= Required work =
Using the data beneath this instruction, retype only the lines from the one that contains "All awards are" down to the one that contains "Education Association (WEA)", both included, exactly as they appear.

[Dataset entries]
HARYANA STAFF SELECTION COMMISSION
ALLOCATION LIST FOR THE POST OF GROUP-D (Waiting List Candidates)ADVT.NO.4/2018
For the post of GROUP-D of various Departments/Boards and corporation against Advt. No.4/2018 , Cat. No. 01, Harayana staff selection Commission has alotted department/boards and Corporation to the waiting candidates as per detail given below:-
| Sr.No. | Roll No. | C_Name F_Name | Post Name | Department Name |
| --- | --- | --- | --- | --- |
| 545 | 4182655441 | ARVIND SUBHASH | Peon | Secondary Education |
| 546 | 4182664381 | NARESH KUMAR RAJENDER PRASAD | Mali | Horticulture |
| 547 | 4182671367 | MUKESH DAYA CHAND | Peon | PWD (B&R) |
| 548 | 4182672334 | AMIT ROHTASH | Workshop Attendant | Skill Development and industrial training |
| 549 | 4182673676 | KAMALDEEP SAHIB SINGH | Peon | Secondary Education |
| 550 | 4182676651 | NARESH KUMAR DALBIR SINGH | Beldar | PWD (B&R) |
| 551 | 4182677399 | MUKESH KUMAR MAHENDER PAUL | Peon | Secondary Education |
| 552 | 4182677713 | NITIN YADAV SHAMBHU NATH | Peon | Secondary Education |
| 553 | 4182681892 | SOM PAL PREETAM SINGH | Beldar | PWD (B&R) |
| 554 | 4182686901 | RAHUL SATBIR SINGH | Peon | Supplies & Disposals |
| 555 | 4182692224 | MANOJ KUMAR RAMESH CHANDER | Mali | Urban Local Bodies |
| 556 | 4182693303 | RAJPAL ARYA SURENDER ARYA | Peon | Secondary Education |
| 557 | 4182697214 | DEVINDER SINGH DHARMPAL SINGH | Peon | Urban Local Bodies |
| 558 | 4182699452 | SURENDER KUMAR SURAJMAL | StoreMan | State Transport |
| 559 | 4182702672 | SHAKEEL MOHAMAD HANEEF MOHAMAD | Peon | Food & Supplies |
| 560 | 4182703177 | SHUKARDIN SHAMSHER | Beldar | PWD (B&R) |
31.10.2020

...

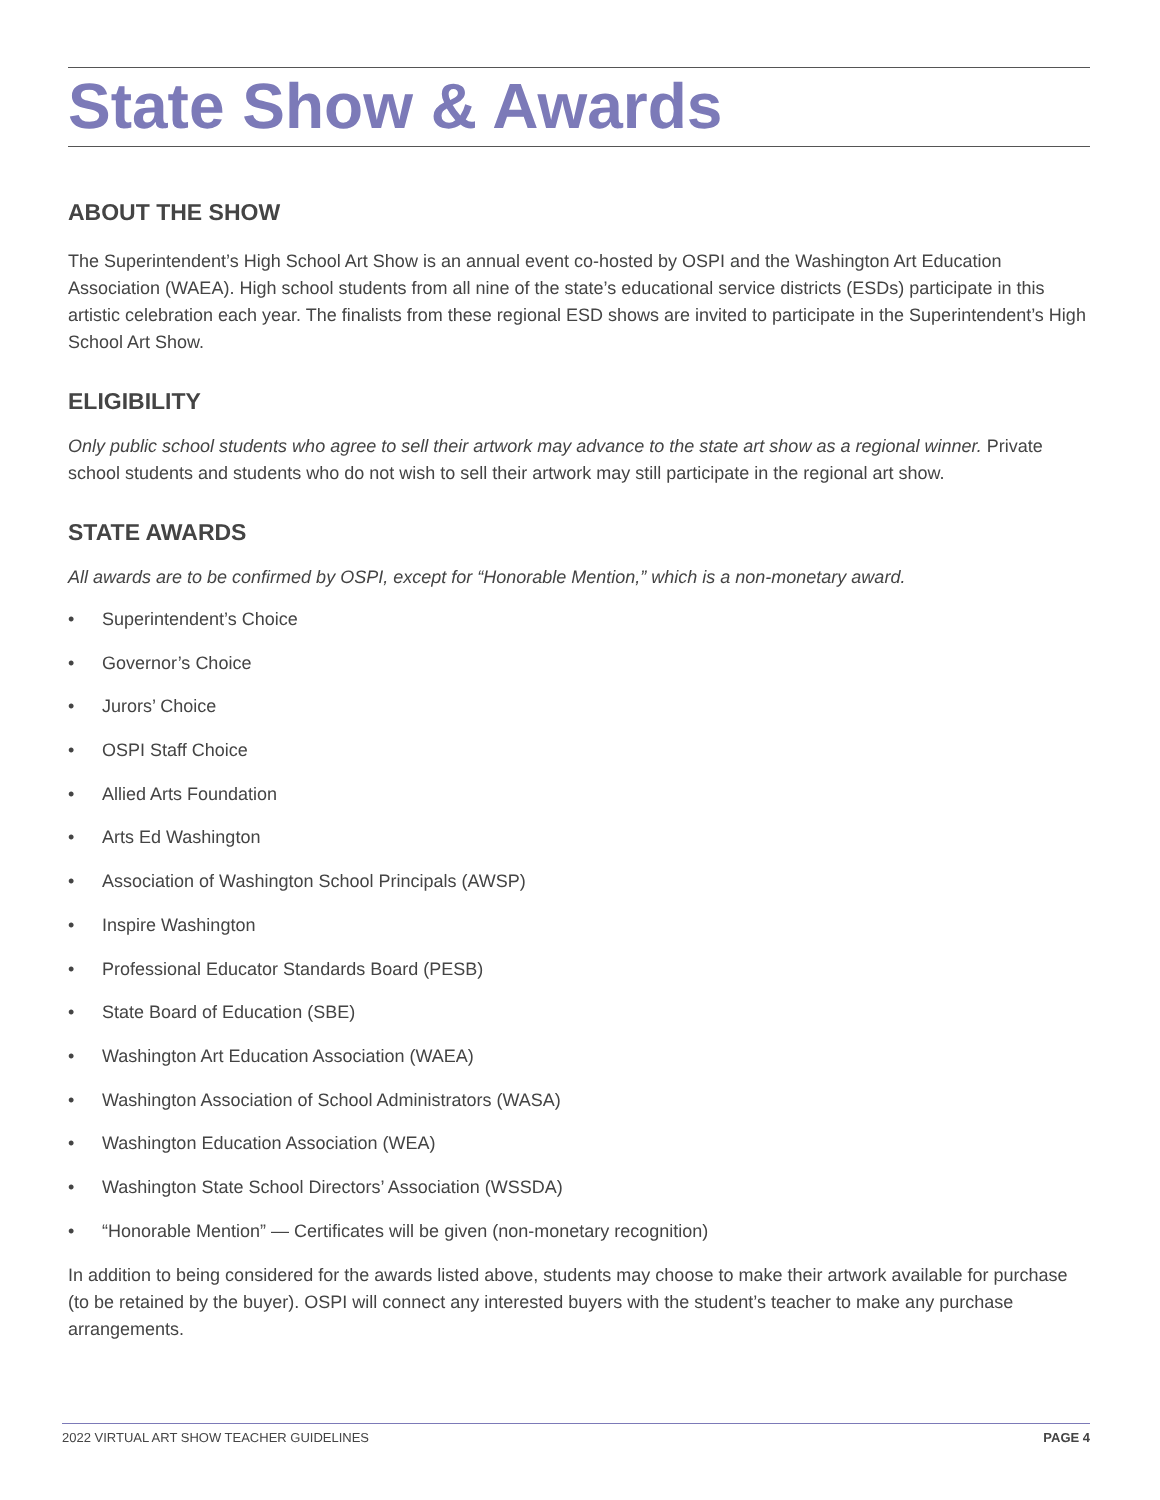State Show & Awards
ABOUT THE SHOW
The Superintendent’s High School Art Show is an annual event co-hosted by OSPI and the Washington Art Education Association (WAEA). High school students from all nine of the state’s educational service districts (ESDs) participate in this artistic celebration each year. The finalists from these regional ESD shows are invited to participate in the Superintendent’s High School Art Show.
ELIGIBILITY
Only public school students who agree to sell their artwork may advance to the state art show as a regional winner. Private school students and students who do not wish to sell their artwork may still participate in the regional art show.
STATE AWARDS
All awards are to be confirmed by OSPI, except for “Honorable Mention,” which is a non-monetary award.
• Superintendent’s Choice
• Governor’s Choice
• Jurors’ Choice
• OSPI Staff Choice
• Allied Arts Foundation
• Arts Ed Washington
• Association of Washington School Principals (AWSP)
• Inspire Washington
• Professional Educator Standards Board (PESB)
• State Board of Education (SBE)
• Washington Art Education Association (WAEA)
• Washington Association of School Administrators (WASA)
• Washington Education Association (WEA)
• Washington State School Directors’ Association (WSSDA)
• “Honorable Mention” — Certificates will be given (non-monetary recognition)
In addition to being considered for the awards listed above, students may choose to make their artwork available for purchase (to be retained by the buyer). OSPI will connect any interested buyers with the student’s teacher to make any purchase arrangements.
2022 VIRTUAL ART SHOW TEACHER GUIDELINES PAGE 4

= Solution to the exercise =
All awards are to be confirmed by OSPI, except for “Honorable Mention,” which is a non-monetary award.
• Superintendent’s Choice
• Governor’s Choice
• Jurors’ Choice
• OSPI Staff Choice
• Allied Arts Foundation
• Arts Ed Washington
• Association of Washington School Principals (AWSP)
• Inspire Washington
• Professional Educator Standards Board (PESB)
• State Board of Education (SBE)
• Washington Art Education Association (WAEA)
• Washington Association of School Administrators (WASA)
• Washington Education Association (WEA)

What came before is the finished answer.